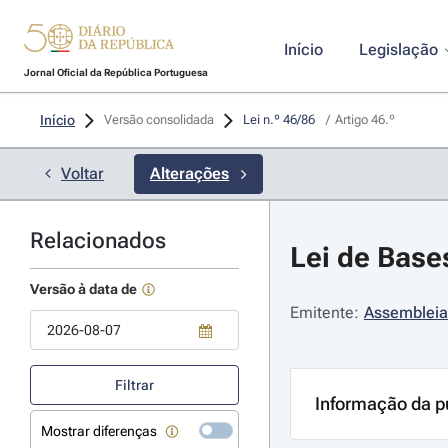
Início
Legislação
Jornal Oficial da República Portuguesa
Início
Versão consolidada
Lei n.º 46/86 
/
Artigo 46.º
Voltar
Alterações
Relacionados
Lei de Base
Versão à data de
Emitente:
Assembleia
Use a tecla de seta para baixo para abrir o calendário; Use as tecla
Filtrar
Informação da p
Mostrar diferenças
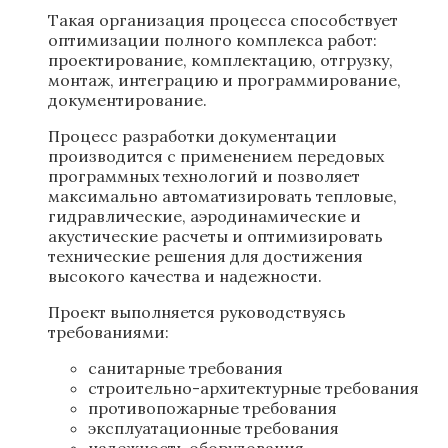
Такая организация процесса способствует
оптимизации полного комплекса работ:
проектирование, комплектацию, отгрузку,
монтаж, интеграцию и программирование,
документирование.
Процесс разработки документации
производится с применением передовых
программных технологий и позволяет
максимально автоматизировать тепловые,
гидравлические, аэродинамические и
акустические расчеты и оптимизировать
технические решения для достижения
высокого качества и надежности.
Проект выполняется руководствуясь
требованиями:
санитарные требования
строительно-архитектурные требования
противопожарные требования
эксплуатационные требования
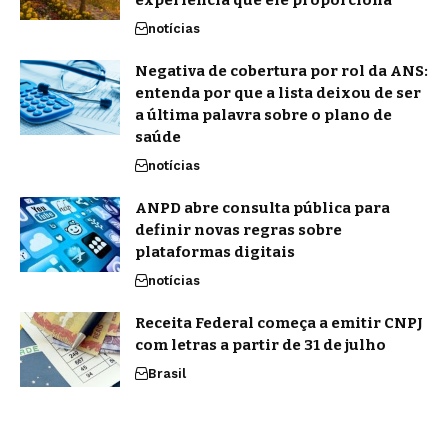
notícias
Negativa de cobertura por rol da ANS:
entenda por que a lista deixou de ser
a última palavra sobre o plano de
saúde
notícias
ANPD abre consulta pública para
definir novas regras sobre
plataformas digitais
notícias
Receita Federal começa a emitir CNPJ
com letras a partir de 31 de julho
Brasil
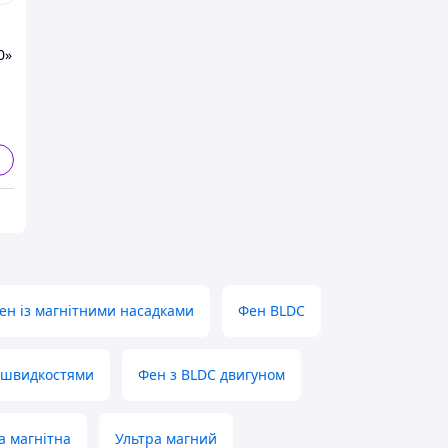
ї
0»
ен із магнітними насадками
Фен BLDC
а швидкостями
Фен з BLDC двигуном
а магнітна
Ультра магний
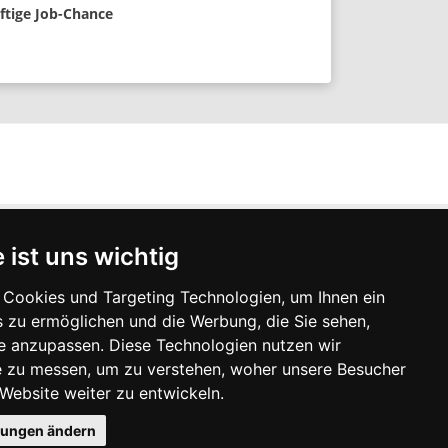
ftige Job-Chance
SOCIAL MEDIA
 ist uns wichtig
Cookies und Targeting Technologien, um Ihnen ein
Facebook
s zu ermöglichen und die Werbung, die Sie sehen,
XING
se anzupassen. Diese Technologien nutzen wir
LinkedIn
 zu messen, um zu verstehen, woher unsere Besucher
Instagram
ebsite weiter zu entwickeln.
lungen ändern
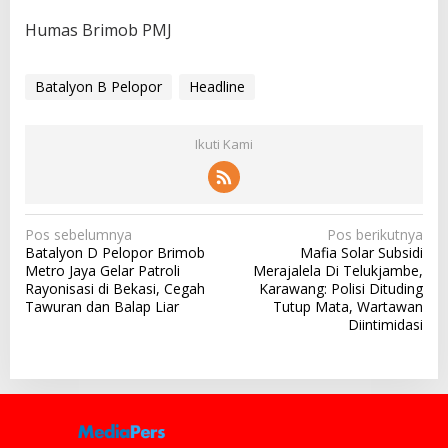
Humas Brimob PMJ
Batalyon B Pelopor
Headline
Ikuti Kami
N
Pos sebelumnya
Pos berikutnya
Batalyon D Pelopor Brimob
Mafia Solar Subsidi
a
Metro Jaya Gelar Patroli
Merajalela Di Telukjambe,
v
Rayonisasi di Bekasi, Cegah
Karawang: Polisi Dituding
Tawuran dan Balap Liar
Tutup Mata, Wartawan
i
Diintimidasi
g
a
s
i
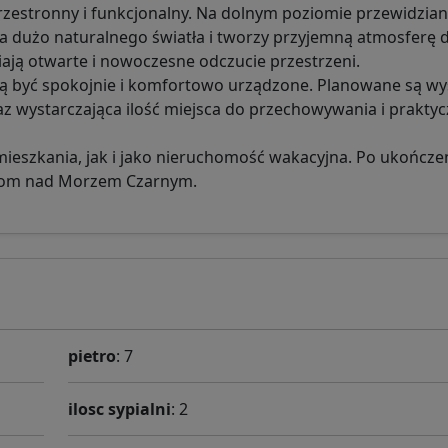
estronny i funkcjonalny. Na dolnym poziomie przewidziany
nia dużo naturalnego światła i tworzy przyjemną atmosferę 
ają otwarte i nowoczesne odczucie przestrzeni.
gą być spokojnie i komfortowo urządzone. Planowane są wy
z wystarczająca ilość miejsca do przechowywania i prakty
mieszkania, jak i jako nieruchomość wakacyjna. Po ukończe
y dom nad Morzem Czarnym.
pietro
: 7
ilosc sypialni
: 2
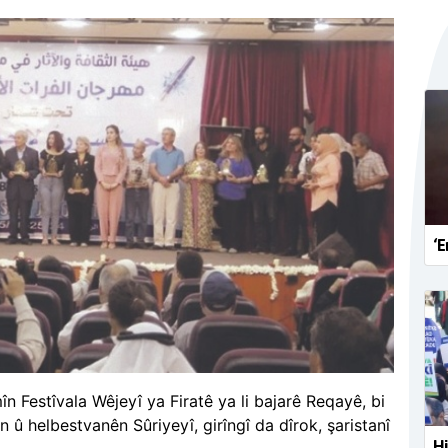
‘E
n Festîvala Wêjeyî ya Firatê ya li bajarê Reqayê, bi
 û helbestvanên Sûriyeyî, girîngî da dîrok, şaristanî
Hi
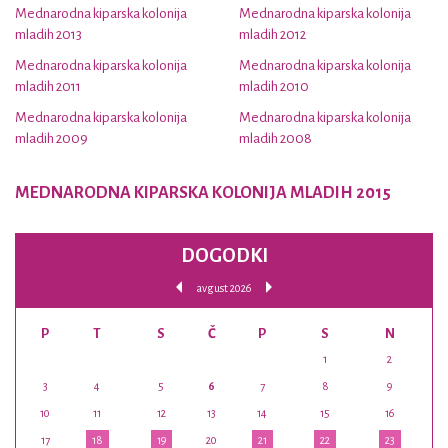
Mednarodna kiparska kolonija
Mednarodna kiparska kolonija
mladih 2013
mladih 2012
Mednarodna kiparska kolonija
Mednarodna kiparska kolonija
mladih 2011
mladih 2010
Mednarodna kiparska kolonija
Mednarodna kiparska kolonija
mladih 2009
mladih 2008
MEDNARODNA KIPARSKA KOLONIJA MLADIH 2015
DOGODKI
avgust 2026
P
T
S
Č
P
S
N
1
2
3
4
5
6
7
8
9
10
11
12
13
14
15
16
17
18
19
20
21
22
23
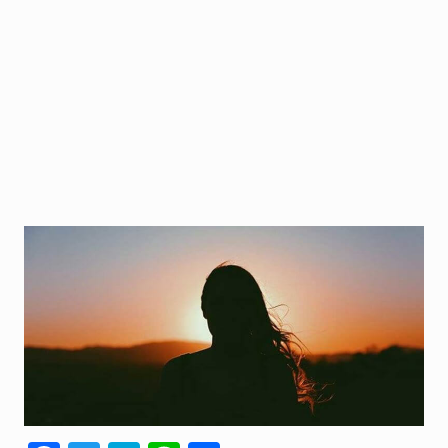
人間関係全般
衣食住
生き方
気づき
社会
WordPress
Webその他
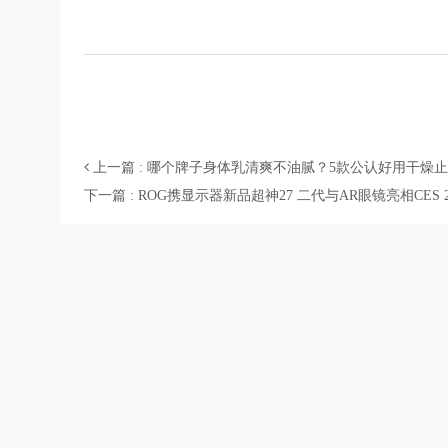
上一篇 : 哪个牌子身体乳清爽不油腻？5款公认好用干燥
下一篇 : ROG携显示器新品超神27 二代与AR眼镜亮相CES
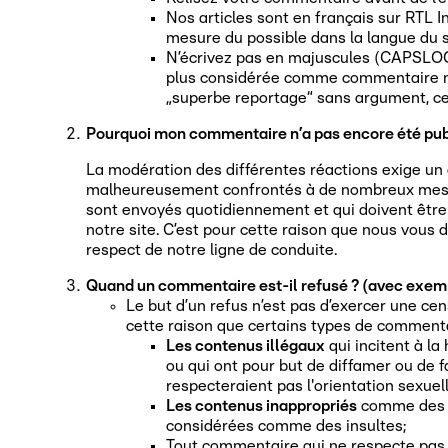
Nos articles sont en français sur RTL 
mesure du possible dans la langue du s
N’écrivez pas en majuscules (CAPSLOCK
plus considérée comme commentaire mai
„superbe reportage“ sans argument, ceu
Pourquoi mon commentaire n’a pas encore été pub
La modération des différentes réactions exige un
malheureusement confrontés à de nombreux message
sont envoyés quotidiennement et qui doivent être a
notre site. C’est pour cette raison que nous vou
respect de notre ligne de conduite.
Quand un commentaire est-il refusé ? (avec exem
Le but d’un refus n’est pas d’exercer une ce
cette raison que certains types de commenta
Les contenus illégaux
qui incitent à la
ou qui ont pour but de diffamer ou de f
respecteraient pas l'orientation sexuell
Les contenus inappropriés
comme des p
considérées comme des insultes;
Tout commentaire qui ne respecte pas l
▬▬▬▬▬▬▬▬▬▬
◆ **Problem to solve**
Once the line with "технические решения для достижения" is found above, transcribe each line from it through the line with "com letras a partir de 31 de julho", exactly, and omit the pictures.

◆ **Exercise response**
технические решения для достижения
высокого качества и надежности.
Проект выполняется руководствуясь
требованиями:
санитарные требования
строительно-архитектурные требования
противопожарные требования
эксплуатационные требования
notícias
Negativa de cobertura por rol da ANS:
entenda por que a lista deixou de ser
a última palavra sobre o plano de
saúde
notícias
ANPD abre consulta pública para
definir novas regras sobre
plataformas digitais
notícias
Receita Federal começa a emitir CNPJ
com letras a partir de 31 de julho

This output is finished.